Stored data entries

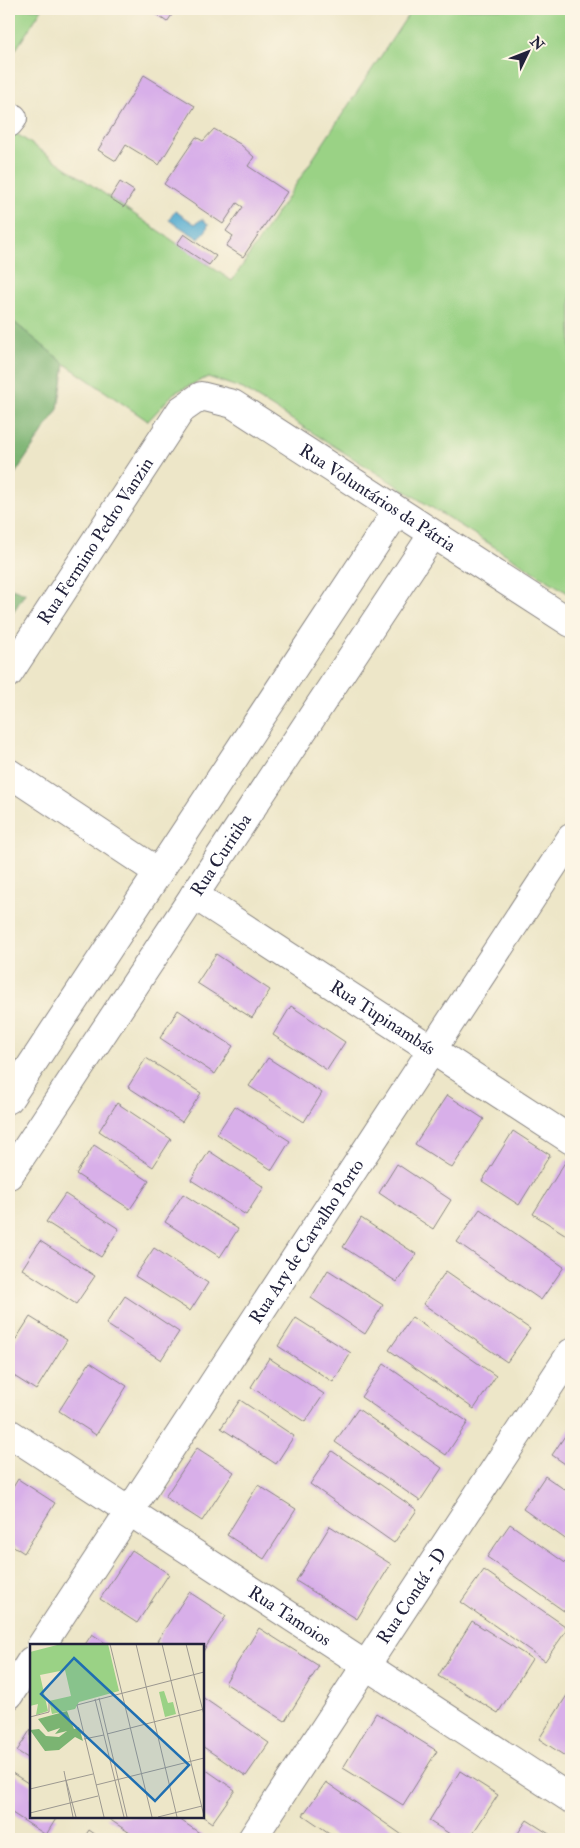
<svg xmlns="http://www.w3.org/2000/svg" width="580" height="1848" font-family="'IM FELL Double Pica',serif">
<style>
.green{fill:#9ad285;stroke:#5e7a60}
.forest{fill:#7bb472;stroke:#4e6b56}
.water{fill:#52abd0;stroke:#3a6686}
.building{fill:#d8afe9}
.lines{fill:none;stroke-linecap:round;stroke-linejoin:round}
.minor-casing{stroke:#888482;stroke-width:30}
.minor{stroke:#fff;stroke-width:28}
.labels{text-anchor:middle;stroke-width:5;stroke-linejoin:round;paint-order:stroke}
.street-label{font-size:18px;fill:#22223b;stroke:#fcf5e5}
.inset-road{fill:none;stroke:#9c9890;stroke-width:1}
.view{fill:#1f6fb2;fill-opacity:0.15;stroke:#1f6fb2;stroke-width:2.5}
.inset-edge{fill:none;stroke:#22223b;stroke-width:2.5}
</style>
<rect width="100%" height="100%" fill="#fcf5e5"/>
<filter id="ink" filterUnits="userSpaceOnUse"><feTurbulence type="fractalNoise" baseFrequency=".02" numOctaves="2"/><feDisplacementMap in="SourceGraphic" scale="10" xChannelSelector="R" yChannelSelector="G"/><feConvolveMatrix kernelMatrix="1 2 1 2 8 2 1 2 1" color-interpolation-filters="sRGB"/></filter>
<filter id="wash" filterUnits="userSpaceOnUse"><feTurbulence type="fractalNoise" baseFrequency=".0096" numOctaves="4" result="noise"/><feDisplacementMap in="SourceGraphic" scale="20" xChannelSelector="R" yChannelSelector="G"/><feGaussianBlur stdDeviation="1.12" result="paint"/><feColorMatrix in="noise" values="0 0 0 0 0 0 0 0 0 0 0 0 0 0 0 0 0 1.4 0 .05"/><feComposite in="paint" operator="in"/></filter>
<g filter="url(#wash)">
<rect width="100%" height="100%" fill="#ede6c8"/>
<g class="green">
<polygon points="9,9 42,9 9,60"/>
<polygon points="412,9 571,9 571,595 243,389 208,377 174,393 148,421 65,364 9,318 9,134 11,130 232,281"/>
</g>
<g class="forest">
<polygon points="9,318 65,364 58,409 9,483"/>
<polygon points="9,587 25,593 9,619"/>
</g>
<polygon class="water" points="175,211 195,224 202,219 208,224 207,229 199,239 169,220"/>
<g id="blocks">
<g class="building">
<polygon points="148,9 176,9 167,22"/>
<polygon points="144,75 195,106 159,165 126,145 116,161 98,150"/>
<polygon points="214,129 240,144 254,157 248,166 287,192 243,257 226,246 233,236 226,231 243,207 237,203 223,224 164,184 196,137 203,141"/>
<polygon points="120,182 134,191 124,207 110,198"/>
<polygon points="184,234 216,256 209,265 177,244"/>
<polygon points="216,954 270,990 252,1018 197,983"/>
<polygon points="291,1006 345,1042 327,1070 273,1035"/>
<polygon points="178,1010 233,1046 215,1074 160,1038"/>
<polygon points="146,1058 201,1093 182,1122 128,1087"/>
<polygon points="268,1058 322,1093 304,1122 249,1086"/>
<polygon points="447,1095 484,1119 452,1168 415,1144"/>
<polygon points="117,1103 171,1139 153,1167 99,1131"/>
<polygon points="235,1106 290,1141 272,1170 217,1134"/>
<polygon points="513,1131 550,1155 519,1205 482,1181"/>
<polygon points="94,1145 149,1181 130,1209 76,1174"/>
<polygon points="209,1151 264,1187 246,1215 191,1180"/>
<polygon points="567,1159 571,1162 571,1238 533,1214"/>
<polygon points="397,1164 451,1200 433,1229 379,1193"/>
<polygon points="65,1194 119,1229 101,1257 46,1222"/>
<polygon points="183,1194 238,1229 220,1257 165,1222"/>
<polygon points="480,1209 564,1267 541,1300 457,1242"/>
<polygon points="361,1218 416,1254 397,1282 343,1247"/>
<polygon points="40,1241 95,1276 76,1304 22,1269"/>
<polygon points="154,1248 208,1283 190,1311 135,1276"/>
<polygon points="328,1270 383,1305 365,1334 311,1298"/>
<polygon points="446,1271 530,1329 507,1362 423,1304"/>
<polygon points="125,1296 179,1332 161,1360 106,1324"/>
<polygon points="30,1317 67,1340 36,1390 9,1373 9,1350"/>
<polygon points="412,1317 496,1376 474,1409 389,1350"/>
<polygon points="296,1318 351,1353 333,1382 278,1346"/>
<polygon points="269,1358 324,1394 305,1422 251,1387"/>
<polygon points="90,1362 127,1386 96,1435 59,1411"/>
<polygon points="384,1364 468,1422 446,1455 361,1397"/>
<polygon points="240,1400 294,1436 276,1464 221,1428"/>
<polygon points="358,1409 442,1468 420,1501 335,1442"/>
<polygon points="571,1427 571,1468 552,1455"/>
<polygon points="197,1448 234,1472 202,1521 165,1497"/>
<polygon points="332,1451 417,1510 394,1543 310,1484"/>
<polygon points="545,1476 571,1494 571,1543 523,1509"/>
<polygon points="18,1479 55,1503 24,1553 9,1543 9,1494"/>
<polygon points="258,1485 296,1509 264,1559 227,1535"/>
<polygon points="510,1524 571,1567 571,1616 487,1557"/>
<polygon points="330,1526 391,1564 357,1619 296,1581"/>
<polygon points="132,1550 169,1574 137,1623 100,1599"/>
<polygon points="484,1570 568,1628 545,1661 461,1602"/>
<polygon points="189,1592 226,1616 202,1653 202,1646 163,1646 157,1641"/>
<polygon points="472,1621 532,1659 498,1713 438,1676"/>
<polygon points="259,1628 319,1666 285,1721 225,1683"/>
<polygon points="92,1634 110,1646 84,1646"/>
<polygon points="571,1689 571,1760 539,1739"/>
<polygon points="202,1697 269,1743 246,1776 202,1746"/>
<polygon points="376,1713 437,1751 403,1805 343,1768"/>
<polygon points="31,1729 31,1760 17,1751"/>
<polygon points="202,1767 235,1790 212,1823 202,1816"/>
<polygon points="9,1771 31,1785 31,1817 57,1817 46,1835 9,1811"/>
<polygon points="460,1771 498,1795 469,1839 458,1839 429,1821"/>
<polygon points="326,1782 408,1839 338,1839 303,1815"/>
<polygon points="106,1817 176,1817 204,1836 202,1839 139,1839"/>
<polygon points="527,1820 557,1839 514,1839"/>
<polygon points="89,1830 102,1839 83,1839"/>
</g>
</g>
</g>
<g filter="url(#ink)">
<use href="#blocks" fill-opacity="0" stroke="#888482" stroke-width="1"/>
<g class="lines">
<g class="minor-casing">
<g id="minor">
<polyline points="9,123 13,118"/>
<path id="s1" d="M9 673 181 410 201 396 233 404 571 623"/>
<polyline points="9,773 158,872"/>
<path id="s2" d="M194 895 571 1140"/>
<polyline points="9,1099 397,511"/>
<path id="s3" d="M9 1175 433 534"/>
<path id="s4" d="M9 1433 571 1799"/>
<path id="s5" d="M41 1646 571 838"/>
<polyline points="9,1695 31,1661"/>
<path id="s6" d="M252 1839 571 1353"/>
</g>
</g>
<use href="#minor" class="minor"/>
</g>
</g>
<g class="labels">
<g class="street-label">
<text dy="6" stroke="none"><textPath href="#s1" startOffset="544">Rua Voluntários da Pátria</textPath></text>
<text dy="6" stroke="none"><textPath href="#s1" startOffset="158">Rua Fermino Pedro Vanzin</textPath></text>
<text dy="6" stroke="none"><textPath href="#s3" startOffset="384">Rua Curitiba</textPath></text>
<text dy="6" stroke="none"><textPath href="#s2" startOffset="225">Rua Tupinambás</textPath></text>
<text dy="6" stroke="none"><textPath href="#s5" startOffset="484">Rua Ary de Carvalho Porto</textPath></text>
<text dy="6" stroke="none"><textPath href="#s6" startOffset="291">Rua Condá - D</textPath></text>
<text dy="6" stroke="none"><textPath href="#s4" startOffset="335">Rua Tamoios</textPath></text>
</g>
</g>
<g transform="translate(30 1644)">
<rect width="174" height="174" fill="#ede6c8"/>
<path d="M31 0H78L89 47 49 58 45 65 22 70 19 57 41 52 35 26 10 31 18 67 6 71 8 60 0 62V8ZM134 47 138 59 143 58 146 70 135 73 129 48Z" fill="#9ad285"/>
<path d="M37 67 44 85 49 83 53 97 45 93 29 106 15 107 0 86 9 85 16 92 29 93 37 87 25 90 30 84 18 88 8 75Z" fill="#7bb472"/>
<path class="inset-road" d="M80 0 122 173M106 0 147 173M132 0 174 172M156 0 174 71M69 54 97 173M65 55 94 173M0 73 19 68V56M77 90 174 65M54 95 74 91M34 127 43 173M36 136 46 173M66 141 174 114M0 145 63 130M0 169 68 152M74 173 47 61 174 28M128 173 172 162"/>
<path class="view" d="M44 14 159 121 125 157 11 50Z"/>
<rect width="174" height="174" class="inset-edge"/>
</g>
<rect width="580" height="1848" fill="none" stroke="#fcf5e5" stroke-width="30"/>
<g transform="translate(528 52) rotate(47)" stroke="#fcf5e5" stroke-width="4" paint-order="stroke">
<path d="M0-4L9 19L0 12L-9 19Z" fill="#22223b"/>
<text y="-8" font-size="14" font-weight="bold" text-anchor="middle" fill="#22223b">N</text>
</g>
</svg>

**EXERCISE:** Using the entries above, return each line in which the word "view" occurs.

**ANSWER TO THIS EXERCISE:**
.view{fill:#1f6fb2;fill-opacity:0.15;stroke:#1f6fb2;stroke-width:2.5}
<path class="view" d="M44 14 159 121 125 157 11 50Z"/>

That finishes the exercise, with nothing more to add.